*** GIVEN DATA Section Begins ***

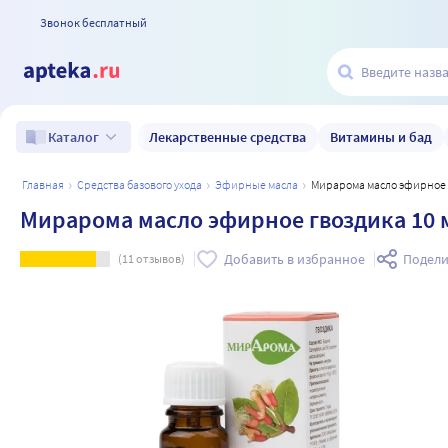
Звонок бесплатный
Лекарственные средства
Витамины и бад
Каталог
главная
средства базового ухода
эфирные масла
Мирарома масло эфирное 
Мирарома масло эфирное гвоздика 10 
Добавить в избранное
Подели
(
11
отзывов)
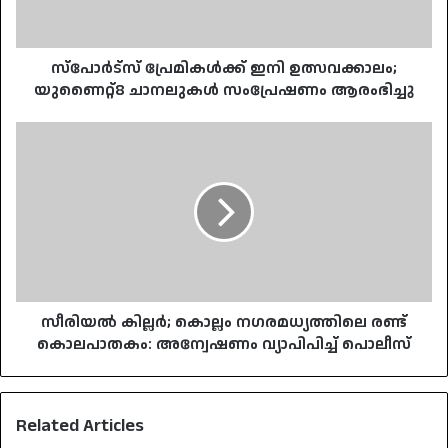
സംപ്രേഷണം
ആരംഭിച്ചു
സ്പോർട്സ് പ്രേമികൾക്ക് ഇനി ഉത്സവക്കാലം;
യുണൈറ്റ്8 ചാനലുകൾ സംപ്രേഷണം ആരംഭിച്ചു
സീരിയൽ
കില്ലർ;
കൊല്ലം
നഗരമധ്യത്തിലെ
രണ്ട്
കൊലപാതകം:
അന്വേഷണം
വ്യാപിപിച്ച്
പൊലീസ്
സീരിയൽ കില്ലർ; കൊല്ലം നഗരമധ്യത്തിലെ രണ്ട്
കൊലപാതകം: അന്വേഷണം വ്യാപിപിച്ച് പൊലീസ്
Related Articles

*** GIVEN DATA Section Ends ***

- **PROBLEM DETAILS**: Can you put every line of the listing above into a JSON list of strings, one string per line, with blank lines and the pictures left out?

- **RESULT OF THIS EXERCISE**:
[
  "Звонок бесплатный",
  "Лекарственные средства",
  "Витамины и бад",
  "Каталог",
  "главная",
  "средства базового ухода",
  "эфирные масла",
  "Мирарома масло эфирное ",
  "Мирарома масло эфирное гвоздика 10 ",
  "Добавить в избранное",
  "Подели",
  "(",
  "11",
  "отзывов)",
  "സംപ്രേഷണം",
  "ആരംഭിച്ചു",
  "സ്പോർട്സ് പ്രേമികൾക്ക് ഇനി ഉത്സവക്കാലം;",
  "യുണൈറ്റ്8 ചാനലുകൾ സംപ്രേഷണം ആരംഭിച്ചു",
  "സീരിയൽ",
  "കില്ലർ;",
  "കൊല്ലം",
  "നഗരമധ്യത്തിലെ",
  "രണ്ട്",
  "കൊലപാതകം:",
  "അന്വേഷണം",
  "വ്യാപിപിച്ച്",
  "പൊലീസ്",
  "സീരിയൽ കില്ലർ; കൊല്ലം നഗരമധ്യത്തിലെ രണ്ട്",
  "കൊലപാതകം: അന്വേഷണം വ്യാപിപിച്ച് പൊലീസ്",
  "Related Articles"
]